Dip Sürütmesi Takımı

Bu takım akıntılı sularda tekne demir üstündeyken orta boy veya porsiyonluk tabir edilen büyüklükte karagöz tutmak için kullanılır. Takım ne kadar ince hazırlanırsa (olta-0.35, köstek-0.30) av o kadar zevkli olur. Böyle ince bir takıma 1 kg. üstünde karagöz geldiği takdirde balığı kullanmak, kösteği koparttırmadan sandala almak biraz soğukkanlılık ve biraz da alışkanlık işidir.
Takımın hazırlanmasına gelince, 60 kulaç uzunluğunda 0.40 veya 0.35’lik misina kelebeğe sarıldıktan sonra, boş ucu 3 cm.’ lik üçlü bir fırdöndünün üst gözüne takılır. Üçlü fırdöndünün alt gözüne bir karış uzunluğunda 0.50’lik misinadan kasa yapılır ve geçirilir. Misinanın diğer ucu kasalanarak ucuna 120-160 cm. ağırlığında bir iskandil takılır. Üçlü fırdöndünün boş kalan yan gözüne 4.5 kulaç uzunluğunda 0.35 veya 0.30’lik bir köstek bağlanır. Kösteğin ucuna 2-3 no. çapraz, çelik iğne takılır.

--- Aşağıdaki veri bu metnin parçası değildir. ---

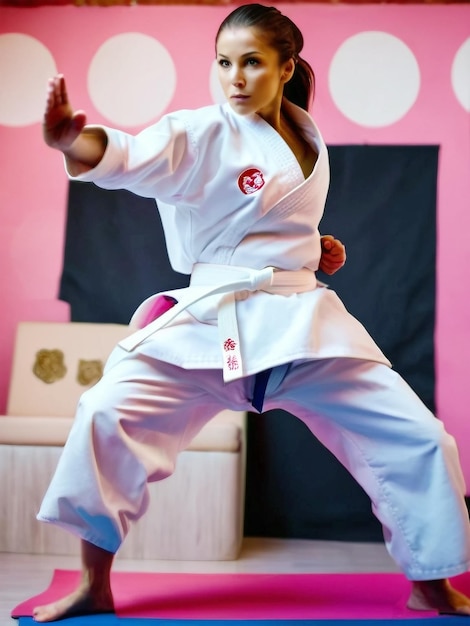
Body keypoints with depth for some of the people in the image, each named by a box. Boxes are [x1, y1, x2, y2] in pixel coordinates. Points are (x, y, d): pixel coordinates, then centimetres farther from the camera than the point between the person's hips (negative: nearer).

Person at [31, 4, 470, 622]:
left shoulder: (308, 138, 8)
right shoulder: (202, 135, -9)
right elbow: (131, 156, -30)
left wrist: (315, 249, 3)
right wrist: (73, 139, -51)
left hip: (305, 320, 4)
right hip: (211, 321, -4)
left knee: (416, 437, 1)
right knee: (109, 413, -20)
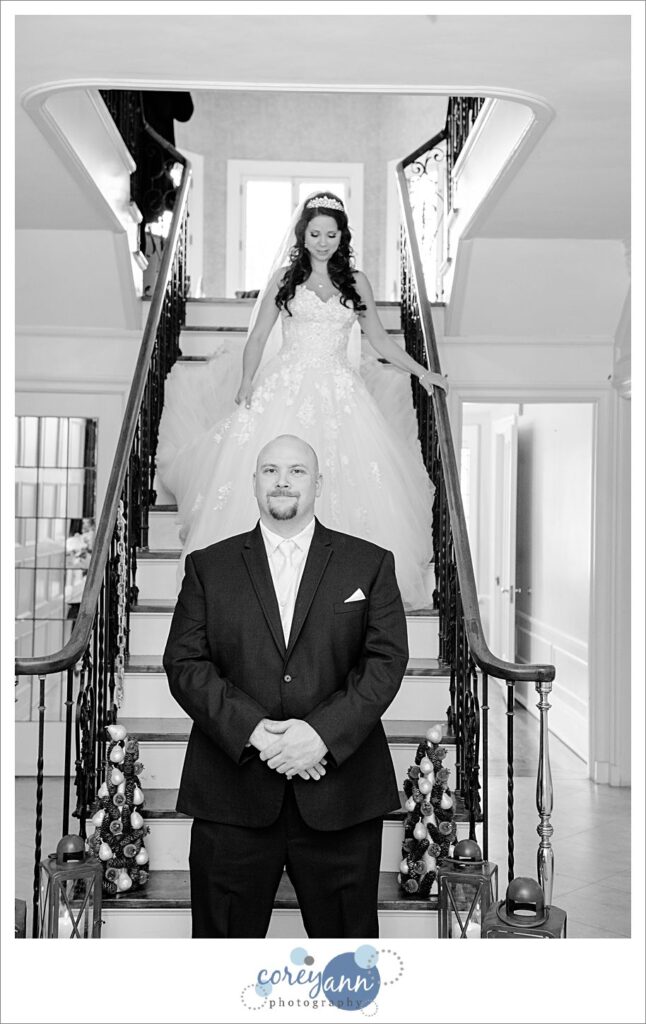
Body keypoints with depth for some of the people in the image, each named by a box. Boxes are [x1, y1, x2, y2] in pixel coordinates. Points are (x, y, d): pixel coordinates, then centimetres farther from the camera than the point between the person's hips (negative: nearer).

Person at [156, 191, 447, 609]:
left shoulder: (356, 282, 11)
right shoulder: (284, 277, 8)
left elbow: (379, 338, 18)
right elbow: (259, 337, 7)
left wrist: (422, 372, 14)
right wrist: (247, 381, -8)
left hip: (339, 390, 1)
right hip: (286, 387, -1)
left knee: (344, 478, -7)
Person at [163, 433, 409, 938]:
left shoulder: (370, 564, 9)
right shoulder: (208, 566, 10)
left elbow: (387, 660, -1)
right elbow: (184, 663, 1)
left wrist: (324, 732, -15)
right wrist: (252, 730, -14)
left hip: (340, 796, 0)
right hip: (232, 793, 1)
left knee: (348, 934, 10)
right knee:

Dip sürütmesi takımında da diğer karagöz takımlarında olduğu gibi bazı bölgelerde midye, karides, sulina ve akyemler kullanıldığı gibi bazı bölgelerde tuz, su, un, yumurta ve peynirle hazırlanan hamur da kullanılır. 4.5 kulaçlık köstek yemlenip denize bırakıldıktan sonra akıntıyla sandaldan uzaklaşır, oltanın üçlü fırdöndülü ve iskandilli bölümü sandalın biraz ilerisinde atılıp yavaşça suya koyverilir. Bu da kösteğin bedene sarmasını önler.
Dip sürütmesi takımı 8-20 kulacı geçmeyen akıntılı sularda kullanılır. İskandil dibi bulduktan sonra oltayı apikoda tutmak şart değildir. Sularla yavaş yavaş gezen köstek ve iskandil bir süre aynı yerde tutulup balık beklenir ve tekrar ileriye doğru yavaşça koyverilir. Balık bulunana kadar bu işlem devam eder. Balığın vurduğu yerdeki mesafeye göre olta bölümündeki misina işaretlenir ve bir dahaki sefere olta denize bu işarete göre koyverilir. Karagözler taş aralıklarında, kovuklarda çoğu kez toplu dolaşıp yemlenirler. Oltanın her koyverişte aynı yeri bulması amatör balıkçıya daha verimli bir av yapmasını sağlar.